易居文学 > 科幻灵异 > 贪欢 > 第120章 我的确是来寻人
  当年太医院一场大火,不光烧死了太医,也烧毁了太医院积攒的脉案,李圣平自知不会被放过,索性将计就计,迷晕内侍假扮自己,借此逃出生天。
  假死之后他不敢露面,不见天日的躲了两年才改名换姓逃往外地,几番辗转最终在石栗县安家落户。
  随后机缘巧合救下了县里的张员外,对方感念他救命之恩,将自家寡居的女儿嫁给了他,并将人接进张家照顾。
  对方为了遮掩自己的身份,轻易不出门,所以赵长欢想接触到他,唯一的办法就是混进王家。
  可混进去不难,难的是怎么瞒着付阙混进去,又要怎么做才能让李圣平说出当年的真相。
  他身上可背着谋害先皇的罪名,那是足以诛九族的大罪,他必定会死扛到底。
  赵长欢合理怀疑他手里可能会有先皇的脉案,既然明知道对方要杀自己,总得留点保命的手段吧?
  还是先想个法子混进去找一找东西吧……
  她抬手揉了揉额角,冷不丁外头响起敲门声,她不用猜也知道是付阙,不大想理会,可犹豫片刻还是开了口:“进来吧。”
  门一开,果然是付阙,可他身后还跟着个十分眼熟的人,那人提着药箱,胡子花白,正是昨天有过一面之缘的大夫。
  “……带他来干什么?”
  “是他自己找上门来的,说要给你看诊。”
  “什么?”
  赵长欢一怔,诧异的看向大夫,虽说医者父母心,可这种医德只是个夸张说辞而已,哪有人真的做得到呢?
  她眼底不自觉带了几分怀疑。
  大夫干巴巴的笑了一声,并不敢反驳,因为他也不知道自己明明只是从门口路过,然后被人硬生生拉进来的,怎么就变成了主动上门问诊。
  “老朽看姑娘脸色仍旧不好,不如还是切一切脉吧?”
  付阙咳了一声,微微侧开了头,开口时带了几分不经心:“来都来了,就让他看看吧。”
  赵长欢搓了搓指腹,她自己的身体什么样她又不是不知道,换了旁人来诊脉也还是那套说辞,要静养,可她哪有时间静养?
  “没什么好看的。”
  付阙眉头一皱:“不看你怎么知道?”
  “我自己的身体我自然知道。”
  “可他昨天说……”
  “他说什么你就信什么?”赵长欢皱眉打断了付阙的话,她如今耐心欠奉,尤其是付阙说出那种容易让人误会他在关心自己的话的时候。
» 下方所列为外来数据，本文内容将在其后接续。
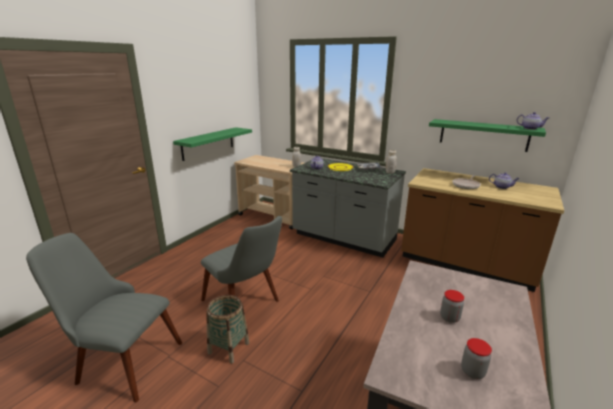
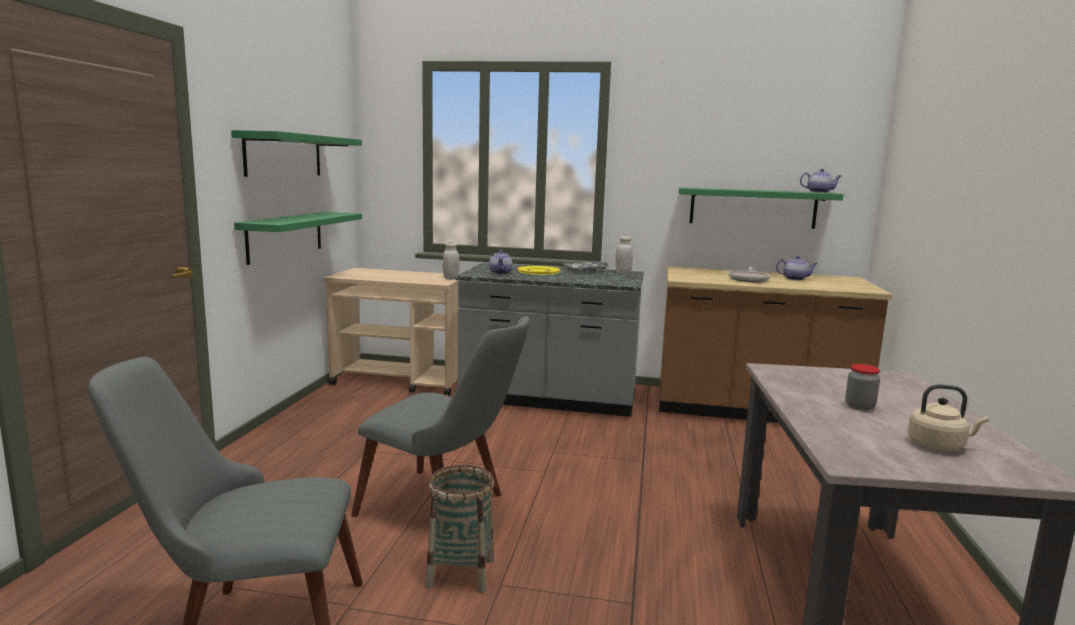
camera: 20 degrees left, 10 degrees down
(206, 101) = (284, 155): none -> green shelf
(472, 371) = (939, 446): jar -> beige kettle

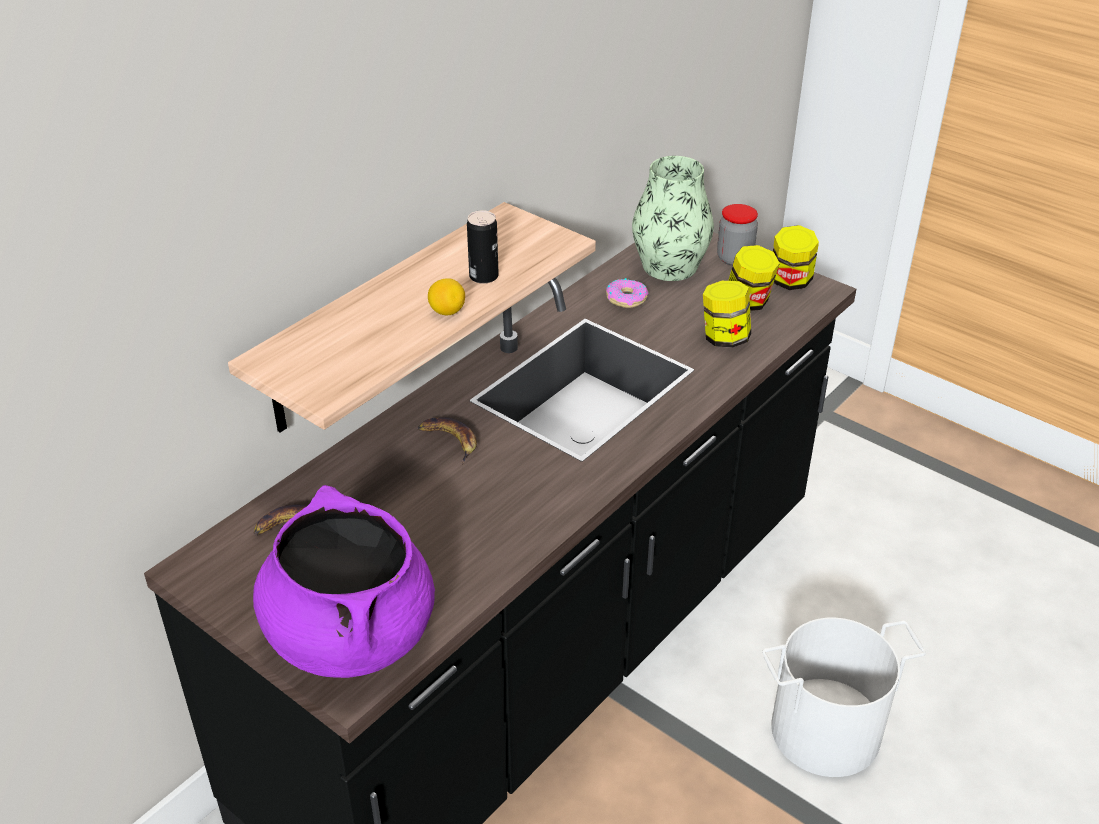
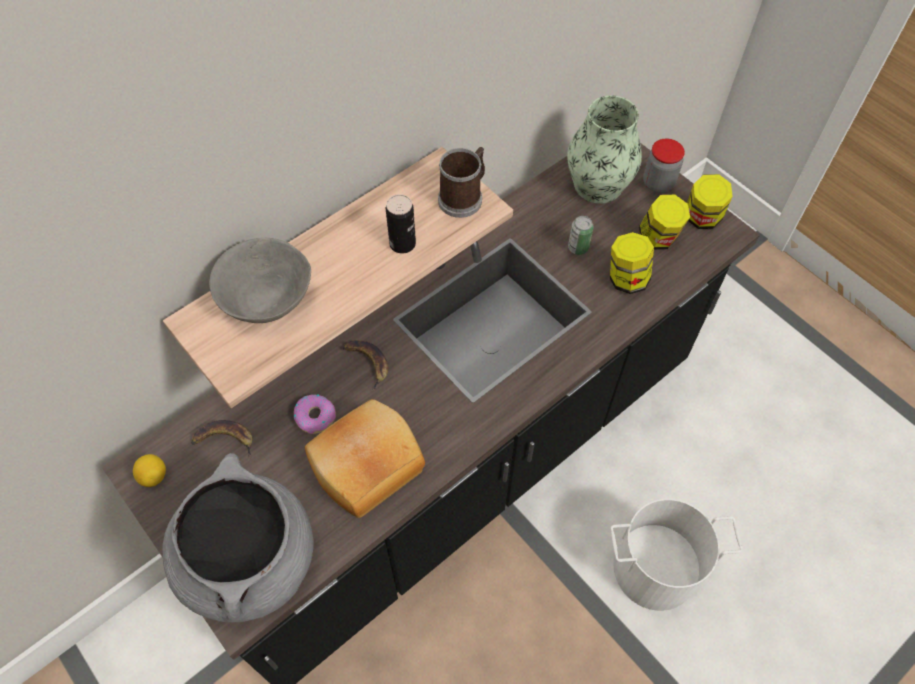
camera: 10 degrees right, 20 degrees up
(344, 335) = (267, 301): none -> grey bowl
(350, 634) = (249, 560): purple cooking pot -> grey cooking pot
(447, 312) = (361, 285): lemon -> lemon (154, 476)
(470, 529) = (365, 464): none -> bread
(539, 236) = (463, 197): none -> mug
(626, 298) = (551, 219): donut -> donut (315, 416)
(663, 319) = (578, 248): none -> can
  明明就是对她毫无感情,甚至还……何必又摆出这幅样子来?
  她有些烦躁:“生意萧条,骗人看病而已,这种手段你也信?”
  付阙还没来得及再开口,那大夫已经一声怒斥:“你说什么?!我骗人?小老儿行医四十年,从未多收一文钱,从未医错一个人,你竟说我骗人?!”
  他越说越气,拎着药箱就走:“既然你不信,老朽也不强求,反正遭罪的也不是我……年纪轻轻,心思竟如此不干净……以后病症发作了不要去我家医馆,我看不了你!”
  话音落下他拎着药箱就走,付阙追了两步,有些无奈又有些气恼:“你是故意把人气走的。”
  赵长欢并不反驳,只抬手揉了揉额角:“是又怎么样?我看不看大夫关你什么事,操的哪门子心?”
  付阙被刺的脸色铁青,半晌才道:“我只是不喜欢冤枉人。”
  “哪里冤枉了?”赵长欢冷笑了一声,“不是说了吗,就是骗你的,你是听不懂还是聋了?”
  付阙忍无可忍:“骗我?行,就当你是骗我的,那你告诉我,你来肃州不是为了求医还能是为了什么?”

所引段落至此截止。